Though all households will see some decline in real income compared to the agency’s baseline forecast, the CBO’s distributional analysis indicates that wealthier Americans will face a larger dollar impact—due both to their higher levels of durable goods consumption and the absence of inflation-indexed transfers that shield lower-income families.
The CBO also noted that industries producing goods that compete with imports are likely to expand, potentially creating higher-wage jobs for domestic workers and helping offset some of the effects of price increases.
The report accompanies a broader fiscal analysis showing that the tariffs—enacted between January and May 2025—are projected to reduce federal deficits by $2.8 trillion over the next decade, primarily through increased customs revenue and lower interest payments on federal debt.
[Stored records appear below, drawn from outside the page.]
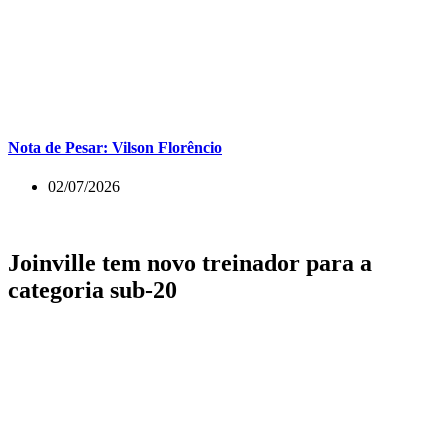
Nota de Pesar: Vilson Florêncio
02/07/2026
Joinville tem novo treinador para a
categoria sub-20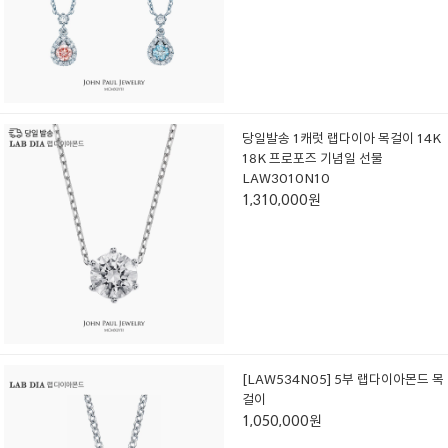
당일발송 1캐럿 랩다이아 목걸이 14K
18K 프로포즈 기념일 선물
LAW3010N10
1,310,000원
[LAW534N05] 5부 랩다이아몬드 목
걸이
1,050,000원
That figure exceeds the CBO’s estimated cost of President Trump’s proposed extension of the 2017 tax cuts, which it projects would raise deficits by $2.4 trillion. Some economists argue the tax cuts may partially pay for themselves by boosting investment and productivity—particularly if paired with a policy that encourages reshoring domestic manufacturing.
While the CBO is still evaluating longer-term distributional effects, its initial findings challenge the assumption that tariffs disproportionately burden the poor. Instead, the agency’s analysis points to a structure in which the direct impact of the tariffs is tilted toward higher-income consumers.